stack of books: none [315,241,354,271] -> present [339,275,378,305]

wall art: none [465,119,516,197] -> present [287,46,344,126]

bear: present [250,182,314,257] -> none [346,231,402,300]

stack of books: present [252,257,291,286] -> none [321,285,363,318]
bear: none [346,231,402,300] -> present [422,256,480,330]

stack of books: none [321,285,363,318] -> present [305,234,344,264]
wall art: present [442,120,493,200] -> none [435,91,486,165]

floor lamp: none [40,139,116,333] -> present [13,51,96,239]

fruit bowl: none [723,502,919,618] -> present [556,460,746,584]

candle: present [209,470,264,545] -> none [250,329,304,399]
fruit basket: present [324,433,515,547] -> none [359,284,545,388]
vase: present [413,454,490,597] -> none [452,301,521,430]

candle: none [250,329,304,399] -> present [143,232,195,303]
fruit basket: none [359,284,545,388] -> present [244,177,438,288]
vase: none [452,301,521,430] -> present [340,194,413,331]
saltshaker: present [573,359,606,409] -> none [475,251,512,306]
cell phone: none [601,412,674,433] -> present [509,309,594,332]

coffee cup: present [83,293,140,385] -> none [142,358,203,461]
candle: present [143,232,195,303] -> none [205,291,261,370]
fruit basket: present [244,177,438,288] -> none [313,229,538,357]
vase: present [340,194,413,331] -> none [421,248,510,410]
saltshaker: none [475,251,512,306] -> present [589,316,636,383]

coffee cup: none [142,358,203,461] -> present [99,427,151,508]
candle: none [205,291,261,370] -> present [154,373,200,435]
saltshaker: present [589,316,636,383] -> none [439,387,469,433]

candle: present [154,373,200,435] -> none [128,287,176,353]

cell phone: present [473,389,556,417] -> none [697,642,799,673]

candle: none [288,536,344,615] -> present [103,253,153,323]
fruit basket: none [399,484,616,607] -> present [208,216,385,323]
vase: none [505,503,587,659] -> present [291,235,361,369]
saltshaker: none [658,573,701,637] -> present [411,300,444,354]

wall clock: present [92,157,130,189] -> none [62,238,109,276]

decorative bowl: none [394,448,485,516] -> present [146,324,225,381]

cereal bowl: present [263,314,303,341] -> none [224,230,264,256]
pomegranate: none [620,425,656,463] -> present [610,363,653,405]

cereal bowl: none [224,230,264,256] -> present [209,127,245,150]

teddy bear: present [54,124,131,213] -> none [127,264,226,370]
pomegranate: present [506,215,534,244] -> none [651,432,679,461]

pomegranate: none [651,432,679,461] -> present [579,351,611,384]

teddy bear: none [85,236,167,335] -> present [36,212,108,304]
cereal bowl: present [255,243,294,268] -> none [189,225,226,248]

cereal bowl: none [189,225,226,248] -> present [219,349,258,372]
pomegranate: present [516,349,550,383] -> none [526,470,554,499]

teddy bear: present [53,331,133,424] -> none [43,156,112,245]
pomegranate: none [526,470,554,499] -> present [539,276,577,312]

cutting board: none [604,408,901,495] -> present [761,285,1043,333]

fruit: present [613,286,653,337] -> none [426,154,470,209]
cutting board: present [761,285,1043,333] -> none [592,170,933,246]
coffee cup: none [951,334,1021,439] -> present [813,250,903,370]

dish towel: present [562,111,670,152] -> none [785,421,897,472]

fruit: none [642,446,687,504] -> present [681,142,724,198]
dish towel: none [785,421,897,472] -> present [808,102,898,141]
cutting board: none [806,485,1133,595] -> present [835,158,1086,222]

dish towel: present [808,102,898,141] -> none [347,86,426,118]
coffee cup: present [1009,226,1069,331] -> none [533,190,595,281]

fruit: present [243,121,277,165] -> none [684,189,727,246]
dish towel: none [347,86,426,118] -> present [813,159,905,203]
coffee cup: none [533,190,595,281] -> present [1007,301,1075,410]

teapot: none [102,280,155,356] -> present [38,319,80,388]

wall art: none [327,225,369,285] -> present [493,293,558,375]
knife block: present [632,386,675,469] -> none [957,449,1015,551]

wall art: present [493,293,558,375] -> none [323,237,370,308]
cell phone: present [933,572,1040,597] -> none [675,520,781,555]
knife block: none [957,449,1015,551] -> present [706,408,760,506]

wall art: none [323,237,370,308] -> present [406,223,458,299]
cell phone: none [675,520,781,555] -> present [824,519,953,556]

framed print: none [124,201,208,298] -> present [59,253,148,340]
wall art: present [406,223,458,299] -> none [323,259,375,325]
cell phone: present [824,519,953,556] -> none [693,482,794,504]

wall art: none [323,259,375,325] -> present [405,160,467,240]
▬▬▬▬▬▬
> Exercise requirements
After reading the lines above, reproduce them all exactly.

> Output of the exercise
stack of books: none [315,241,354,271] -> present [339,275,378,305]

wall art: none [465,119,516,197] -> present [287,46,344,126]

bear: present [250,182,314,257] -> none [346,231,402,300]

stack of books: present [252,257,291,286] -> none [321,285,363,318]
bear: none [346,231,402,300] -> present [422,256,480,330]

stack of books: none [321,285,363,318] -> present [305,234,344,264]
wall art: present [442,120,493,200] -> none [435,91,486,165]

floor lamp: none [40,139,116,333] -> present [13,51,96,239]

fruit bowl: none [723,502,919,618] -> present [556,460,746,584]

candle: present [209,470,264,545] -> none [250,329,304,399]
fruit basket: present [324,433,515,547] -> none [359,284,545,388]
vase: present [413,454,490,597] -> none [452,301,521,430]

candle: none [250,329,304,399] -> present [143,232,195,303]
fruit basket: none [359,284,545,388] -> present [244,177,438,288]
vase: none [452,301,521,430] -> present [340,194,413,331]
saltshaker: present [573,359,606,409] -> none [475,251,512,306]
cell phone: none [601,412,674,433] -> present [509,309,594,332]

coffee cup: present [83,293,140,385] -> none [142,358,203,461]
candle: present [143,232,195,303] -> none [205,291,261,370]
fruit basket: present [244,177,438,288] -> none [313,229,538,357]
vase: present [340,194,413,331] -> none [421,248,510,410]
saltshaker: none [475,251,512,306] -> present [589,316,636,383]

coffee cup: none [142,358,203,461] -> present [99,427,151,508]
candle: none [205,291,261,370] -> present [154,373,200,435]
saltshaker: present [589,316,636,383] -> none [439,387,469,433]

candle: present [154,373,200,435] -> none [128,287,176,353]

cell phone: present [473,389,556,417] -> none [697,642,799,673]

candle: none [288,536,344,615] -> present [103,253,153,323]
fruit basket: none [399,484,616,607] -> present [208,216,385,323]
vase: none [505,503,587,659] -> present [291,235,361,369]
saltshaker: none [658,573,701,637] -> present [411,300,444,354]

wall clock: present [92,157,130,189] -> none [62,238,109,276]

decorative bowl: none [394,448,485,516] -> present [146,324,225,381]

cereal bowl: present [263,314,303,341] -> none [224,230,264,256]
pomegranate: none [620,425,656,463] -> present [610,363,653,405]

cereal bowl: none [224,230,264,256] -> present [209,127,245,150]

teddy bear: present [54,124,131,213] -> none [127,264,226,370]
pomegranate: present [506,215,534,244] -> none [651,432,679,461]

pomegranate: none [651,432,679,461] -> present [579,351,611,384]

teddy bear: none [85,236,167,335] -> present [36,212,108,304]
cereal bowl: present [255,243,294,268] -> none [189,225,226,248]

cereal bowl: none [189,225,226,248] -> present [219,349,258,372]
pomegranate: present [516,349,550,383] -> none [526,470,554,499]

teddy bear: present [53,331,133,424] -> none [43,156,112,245]
pomegranate: none [526,470,554,499] -> present [539,276,577,312]

cutting board: none [604,408,901,495] -> present [761,285,1043,333]

fruit: present [613,286,653,337] -> none [426,154,470,209]
cutting board: present [761,285,1043,333] -> none [592,170,933,246]
coffee cup: none [951,334,1021,439] -> present [813,250,903,370]

dish towel: present [562,111,670,152] -> none [785,421,897,472]

fruit: none [642,446,687,504] -> present [681,142,724,198]
dish towel: none [785,421,897,472] -> present [808,102,898,141]
cutting board: none [806,485,1133,595] -> present [835,158,1086,222]

dish towel: present [808,102,898,141] -> none [347,86,426,118]
coffee cup: present [1009,226,1069,331] -> none [533,190,595,281]

fruit: present [243,121,277,165] -> none [684,189,727,246]
dish towel: none [347,86,426,118] -> present [813,159,905,203]
coffee cup: none [533,190,595,281] -> present [1007,301,1075,410]

teapot: none [102,280,155,356] -> present [38,319,80,388]

wall art: none [327,225,369,285] -> present [493,293,558,375]
knife block: present [632,386,675,469] -> none [957,449,1015,551]

wall art: present [493,293,558,375] -> none [323,237,370,308]
cell phone: present [933,572,1040,597] -> none [675,520,781,555]
knife block: none [957,449,1015,551] -> present [706,408,760,506]

wall art: none [323,237,370,308] -> present [406,223,458,299]
cell phone: none [675,520,781,555] -> present [824,519,953,556]

framed print: none [124,201,208,298] -> present [59,253,148,340]
wall art: present [406,223,458,299] -> none [323,259,375,325]
cell phone: present [824,519,953,556] -> none [693,482,794,504]

wall art: none [323,259,375,325] -> present [405,160,467,240]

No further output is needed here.